Monday, December 19, 2011

Correlation of Thoughts

Lately I find myself wanting and dreaming of a million things that I don't have.
I constantly stop and remind myself of all of the little treasures in my life, of all the love that I have to be thankful for.

But it seems that I can't stay in one state of mind.
My inclination is to drown myself with the sadness and longing for things not in my possession. For lost love and for feelings of being alone.
(What is loneliness? I feel it is everywhere, it's a virus within all of us. Some of us just choose to feel it more than others, I suppose.)

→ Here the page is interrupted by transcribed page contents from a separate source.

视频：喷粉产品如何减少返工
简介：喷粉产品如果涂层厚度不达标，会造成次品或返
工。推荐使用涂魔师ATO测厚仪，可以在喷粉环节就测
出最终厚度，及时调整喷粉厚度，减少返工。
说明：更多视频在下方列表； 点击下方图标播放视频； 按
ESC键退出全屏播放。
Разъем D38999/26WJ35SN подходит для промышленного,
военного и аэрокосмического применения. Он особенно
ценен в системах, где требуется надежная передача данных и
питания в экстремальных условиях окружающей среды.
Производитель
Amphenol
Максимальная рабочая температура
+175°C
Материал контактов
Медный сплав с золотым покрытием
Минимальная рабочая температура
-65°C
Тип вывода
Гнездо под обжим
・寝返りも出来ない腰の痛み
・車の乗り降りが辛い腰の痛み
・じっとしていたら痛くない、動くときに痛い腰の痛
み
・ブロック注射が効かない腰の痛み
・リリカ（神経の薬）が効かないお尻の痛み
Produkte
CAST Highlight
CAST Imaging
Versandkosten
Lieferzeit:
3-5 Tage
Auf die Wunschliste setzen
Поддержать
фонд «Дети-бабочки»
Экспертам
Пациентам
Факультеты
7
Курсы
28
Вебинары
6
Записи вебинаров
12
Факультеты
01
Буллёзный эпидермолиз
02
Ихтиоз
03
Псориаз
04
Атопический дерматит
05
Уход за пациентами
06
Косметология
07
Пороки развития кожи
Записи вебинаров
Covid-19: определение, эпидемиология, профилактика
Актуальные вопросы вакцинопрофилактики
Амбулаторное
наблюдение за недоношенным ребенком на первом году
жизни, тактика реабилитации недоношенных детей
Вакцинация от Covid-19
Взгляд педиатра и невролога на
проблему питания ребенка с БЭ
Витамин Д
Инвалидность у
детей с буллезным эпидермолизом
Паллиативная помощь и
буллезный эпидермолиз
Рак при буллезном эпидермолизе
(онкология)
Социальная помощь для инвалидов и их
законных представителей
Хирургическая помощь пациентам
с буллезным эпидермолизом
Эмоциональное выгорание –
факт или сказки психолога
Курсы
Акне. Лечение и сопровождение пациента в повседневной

There is one thing I find myself longing for most of anything, a companion to take on the world with me. To inspire me as I inspire them, to make memories to cherish. To destroy and create, to hurt, to love, to feel for. Someone to wake up to, someone to share all of my little secrets and thoughts with.
Someone who is looking to create a world outside of this one, because the world before us is not one that makes me happy.
In a way I feel that I need someone else to live for. There is no satisfaction within living for myself.
Someone to lean on, who can confide in me, to motivate and be motivated. Someone in which to create an escape.

Because of these ridiculous emotions, obsessions almost, I know that love is indeed factual. It is the beautifully tragic gain and loss of love that has left me feeling so entirely abandoned.

I find myself running away to my world of dreams, safe within the comforts of my little self-created dungeon. (My escape from all of civilization.)
I am fortunate for my sleep behavior, in which i can summon at almost any given time.
But this is a sad place to be living in. I don't wish to look for an escape, I want to be in the world, spreading love and compassion. I want to be a part of something bigger than myself, only… I keep stopping myself.